During the insert into a destination table, any error that occurs is redirected to Errors table where we can see the ErrorCode
and ErrorColumn
. The problem is that we got a value in ErrorColumn
which does not exist anywhere within the package. Namely, there is not a single column that has LineageID
that is equal to ErrorColumn
.
Later, while enabling NULL entry in every single column, one by one, I found which column caused the problem. When I analyzed the column inside of a Data Flow task it did not have the LineageID
that was reported in an ErrorColumn
. For example, the ErrorColumn
reported was 413, but LineageID
is 84 during the first merge, and it changes during various sortings. Regardless of that, it never becomes 413. This ErrorColumn
ID (413) does not exist at all yet it is reported during the error redirection insert into destination source (Error table).
I've checked many sites, but they all suggested enumerating through ComponenteMetaData.InputCollection
or ComponentMetaData.OutputCollection
in a script task, and then enumerating through columns in order to find LineageID
, but it was without any success.
As I said, I've solved the problem, but as we are in the early stage of ETL process, this might happen in some other cases. How can this problem be tackled?
I'm copying my answer so we can get an authoritative Q&A on the site
What is the simple way to find the column name from Lineageid in SSIS
I remember saying this can't be that hard, I can write some script in the error redirect to lookup the column name from the input collection.
string badColumn = this.ComponentMetaData.InputCollection[Row.ErrorColumn].Name;
What I learned was the failing column isn't in that collection. Well, it is but the ErrorColumn reported is not quite what I needed. I couldn't find that package but here's an example of why I couldn't get what I needed. Hopefully you will have better luck.
This is a simple data flow that will generate an error once it hits the derived column due to division by zero. The Derived column generates a new output column (LookAtMe) as the result of the division. The data viewer on the Error Output tells me the failing column is 73. Using the above script logic, if I attempted to access column 73 in the input collection, it's going to fail because that is not in the collection. LineageID 73 is LookAtMe and LookAtMe is not in my error branch, it's only in the non-error branch.
This is a copy of my XML and you can see, yes, the outputColumn id 73 is LookAtme.
<outputColumn id="73" name="LookAtMe" description="" lineageId="73" precision="0" scale="0" length="0" dataType="i4" codePage="0" sortKeyPosition="0" comparisonFlags="0" specialFlags="0" errorOrTruncationOperation="Computation" errorRowDisposition="RedirectRow" truncationRowDisposition="RedirectRow" externalMetadataColumnId="0" mappedColumnId="0"><properties>
I really wanted that data though and I'm clever so I can union all my results back together and then conditional split it back out to get that. The problem is, Union All is an asynchronous transformation. Async transformations result in the data being copied from one set of butters to another resulting in...new lineage ids being assigned so even with a union all bringing the two streams back together, you wouldn't be able to call up the data flow chain to find that original lineage id because it's in a different buffer.

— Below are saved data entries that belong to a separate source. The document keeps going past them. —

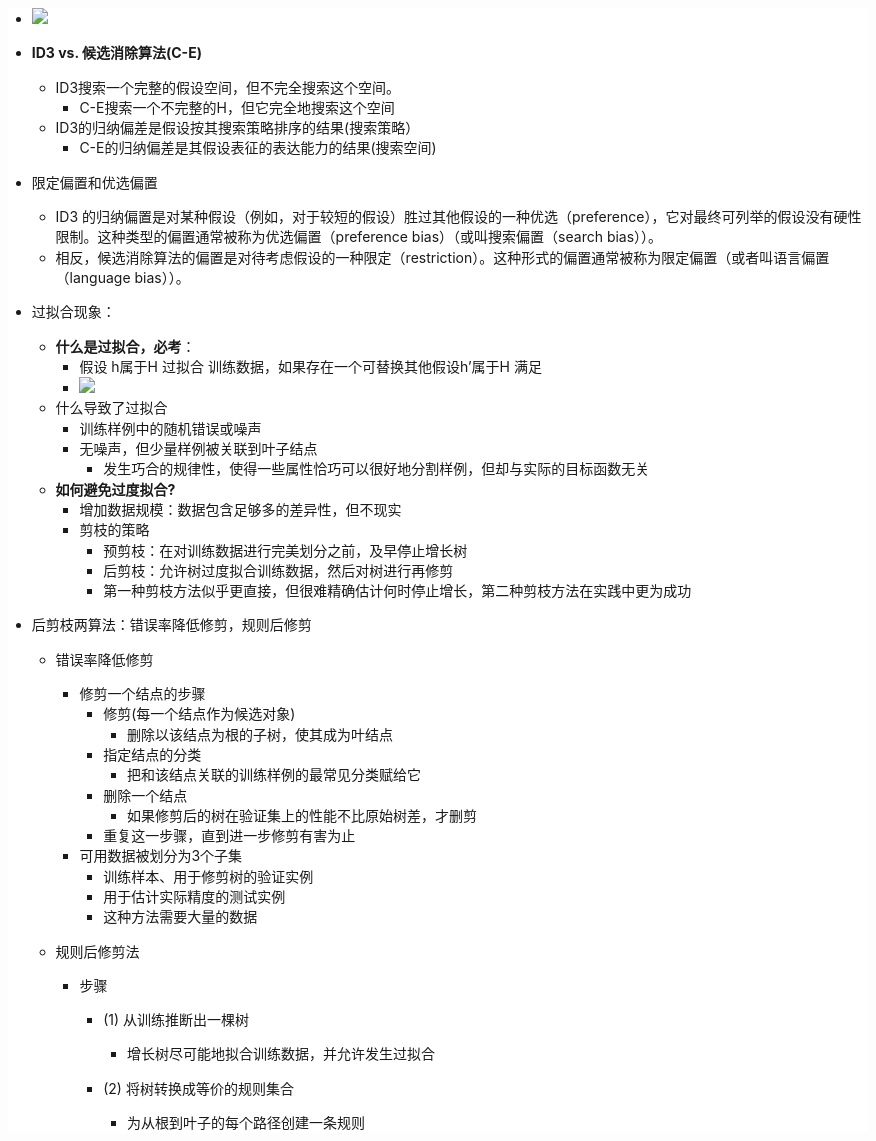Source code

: - ![](https://raw.githubusercontent.com/QizhengZou/Drawing_bed/main/20211226223457.png)

- **ID3 vs. 候选消除算法(C-E)**
  - ID3搜索一个完整的假设空间，但不完全搜索这个空间。
    - C-E搜索一个不完整的H，但它完全地搜索这个空间
  - ID3的归纳偏差是假设按其搜索策略排序的结果(搜索策略）
    - C-E的归纳偏差是其假设表征的表达能力的结果(搜索空间)

- 限定偏置和优选偏置  
  
  - ID3 的归纳偏置是对某种假设（例如，对于较短的假设）胜过其他假设的一种优选（preference），它对最终可列举的假设没有硬性限制。这种类型的偏置通常被称为优选偏置（preference bias）（或叫搜索偏置（search bias））。
  - 相反，候选消除算法的偏置是对待考虑假设的一种限定（restriction）。这种形式的偏置通常被称为限定偏置（或者叫语言偏置（language bias））。

- 过拟合现象：
  - **什么是过拟合，必考**：
    - 假设 h属于H 过拟合 训练数据，如果存在一个可替换其他假设h’属于H 满足
    - ![](https://raw.githubusercontent.com/QizhengZou/Drawing_bed/main/20220104192047.png)
  - 什么导致了过拟合
    - 训练样例中的随机错误或噪声
    - 无噪声，但少量样例被关联到叶子结点
      - 发生巧合的规律性，使得一些属性恰巧可以很好地分割样例，但却与实际的目标函数无关
  - **如何避免过度拟合?**
    - 增加数据规模：数据包含足够多的差异性，但不现实
    - 剪枝的策略
      - 预剪枝：在对训练数据进行完美划分之前，及早停止增长树
      - 后剪枝：允许树过度拟合训练数据，然后对树进行再修剪
      - 第一种剪枝方法似乎更直接，但很难精确估计何时停止增长，第二种剪枝方法在实践中更为成功

- 后剪枝两算法：错误率降低修剪，规则后修剪
  
  - 错误率降低修剪
    
    - 修剪一个结点的步骤
      - 修剪(每一个结点作为候选对象)
        - 删除以该结点为根的子树，使其成为叶结点
      - 指定结点的分类
        - 把和该结点关联的训练样例的最常见分类赋给它
      - 删除一个结点
        - 如果修剪后的树在验证集上的性能不比原始树差，才删剪
      - 重复这一步骤，直到进一步修剪有害为止  
    - 可用数据被划分为3个子集
      - 训练样本、用于修剪树的验证实例
      - 用于估计实际精度的测试实例
      - 这种方法需要大量的数据
  
  - 规则后修剪法
    
    - 步骤
      
      - (1) 从训练推断出一棵树
        
        - 增长树尽可能地拟合训练数据，并允许发生过拟合
      
      - (2) 将树转换成等价的规则集合
        
        - 为从根到叶子的每个路径创建一条规则
      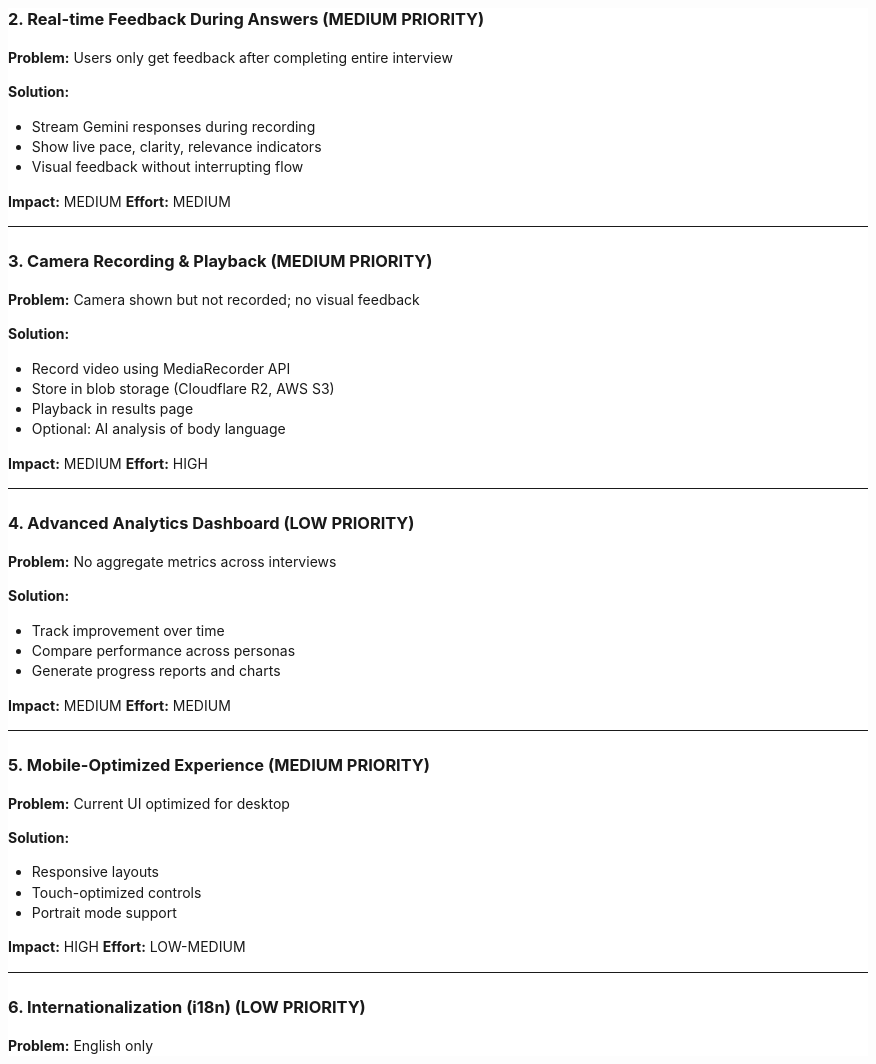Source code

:### 2. Real-time Feedback During Answers (MEDIUM PRIORITY)
**Problem:** Users only get feedback after completing entire interview

**Solution:**
- Stream Gemini responses during recording
- Show live pace, clarity, relevance indicators
- Visual feedback without interrupting flow

**Impact:** MEDIUM
**Effort:** MEDIUM

---

### 3. Camera Recording & Playback (MEDIUM PRIORITY)
**Problem:** Camera shown but not recorded; no visual feedback

**Solution:**
- Record video using MediaRecorder API
- Store in blob storage (Cloudflare R2, AWS S3)
- Playback in results page
- Optional: AI analysis of body language

**Impact:** MEDIUM
**Effort:** HIGH

---

### 4. Advanced Analytics Dashboard (LOW PRIORITY)
**Problem:** No aggregate metrics across interviews

**Solution:**
- Track improvement over time
- Compare performance across personas
- Generate progress reports and charts

**Impact:** MEDIUM
**Effort:** MEDIUM

---

### 5. Mobile-Optimized Experience (MEDIUM PRIORITY)
**Problem:** Current UI optimized for desktop

**Solution:**
- Responsive layouts
- Touch-optimized controls
- Portrait mode support

**Impact:** HIGH
**Effort:** LOW-MEDIUM

---

### 6. Internationalization (i18n) (LOW PRIORITY)
**Problem:** English only
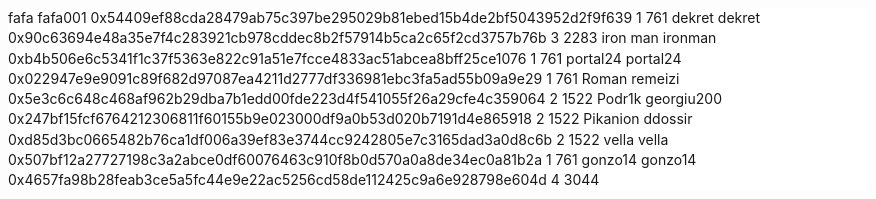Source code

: <tr>
<td>fafa</td>
<td>fafa001</td>
<td>0x54409ef88cda28479ab75c397be295029b81ebed15b4de2bf5043952d2f9f639</td>
<td>1</td>
<td>761</td>
</tr>
<tr>
<td>dekret</td>
<td>dekret</td>
<td>0x90c63694e48a35e7f4c283921cb978cddec8b2f57914b5ca2c65f2cd3757b76b</td>
<td>3</td>
<td>2283</td>
</tr>
<tr>
<td>iron man</td>
<td>ironman</td>
<td>0xb4b506e6c5341f1c37f5363e822c91a51e7fcce4833ac51abcea8bff25ce1076</td>
<td>1</td>
<td>761</td>
</tr>
<tr>
<td>portal24</td>
<td>portal24</td>
<td>0x022947e9e9091c89f682d97087ea4211d2777df336981ebc3fa5ad55b09a9e29</td>
<td>1</td>
<td>761</td>
</tr>
<tr>
<td>Roman</td>
<td>remeizi</td>
<td>0x5e3c6c648c468af962b29dba7b1edd00fde223d4f541055f26a29cfe4c359064</td>
<td>2</td>
<td>1522</td>
</tr>
<tr>
<td>Podr1k</td>
<td>georgiu200</td>
<td>0x247bf15fcf6764212306811f60155b9e023000df9a0b53d020b7191d4e865918</td>
<td>2</td>
<td>1522</td>
</tr>
<tr>
<td>Pikanion</td>
<td>ddossir</td>
<td>0xd85d3bc0665482b76ca1df006a39ef83e3744cc9242805e7c3165dad3a0d8c6b</td>
<td>2</td>
<td>1522</td>
</tr>
<tr>
<td>vella</td>
<td>vella</td>
<td>0x507bf12a27727198c3a2abce0df60076463c910f8b0d570a0a8de34ec0a81b2a</td>
<td>1</td>
<td>761</td>
</tr>
<tr>
<td>gonzo14</td>
<td>gonzo14</td>
<td>0x4657fa98b28feab3ce5a5fc44e9e22ac5256cd58de112425c9a6e928798e604d</td>
<td>4</td>
<td>3044</td>
</tr>
<tr>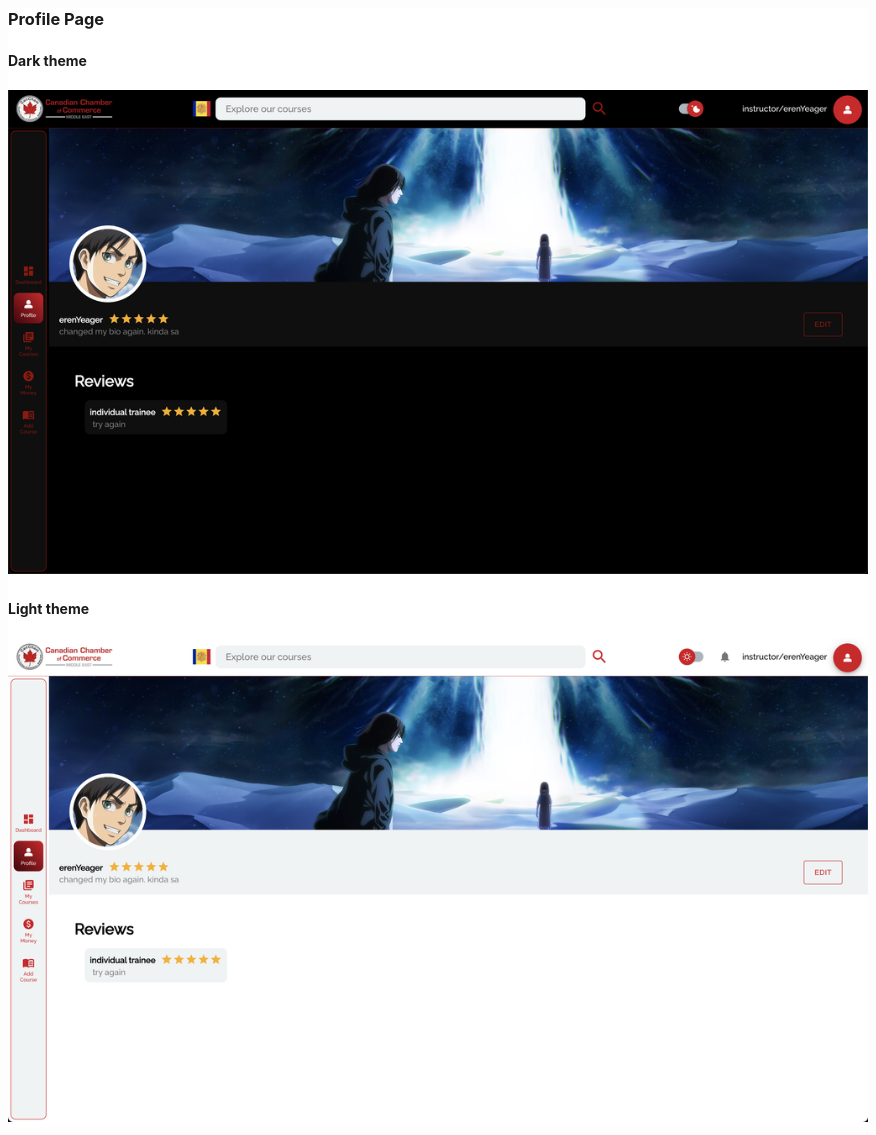 ### Profile Page
#### Dark theme
![Alt text](/samples/profile-dark.png?raw=true "Optional Title")
#### Light theme
![Alt text](/samples/profile-light.png?raw=true "Optional Title")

Around this point, I conceded defeat and decided I could live without intelligent/helpful error reporting in my packages.
The 2012 release of SSIS changed how they used LineageID to keep columns in sync. Instead of components mapping a number from a source to sink, they went with a textual representation of the element. The XML referenced above would now look like
<outputColumn
refId="Package\DFT Generate Errors\DER Divide by SomeNumber.Outputs[Derived Column Output].Columns[LookAtMe]"
dataType="i4"
errorOrTruncationOperation="Computation"
errorRowDisposition="RedirectRow"
lineageId="Package\DFT Generate Errors\DER Divide by SomeNumber.Outputs[Derived Column Output].Columns[LookAtMe]"
name="LookAtMe"
truncationRowDisposition="FailComponent">
If you look at the ErrorColumn now, they don't even reference the textual lineageid. Instead, they reference column 6. If I search through the source XML, I'm not going to find a reference to Column 6 anywhere. It must be some run-time magic.
The net result unfortunately is the same - you cannot access the error column because it's being created in this component because it only exists in the Output columns collection. It isn't available in the Error Columns collection.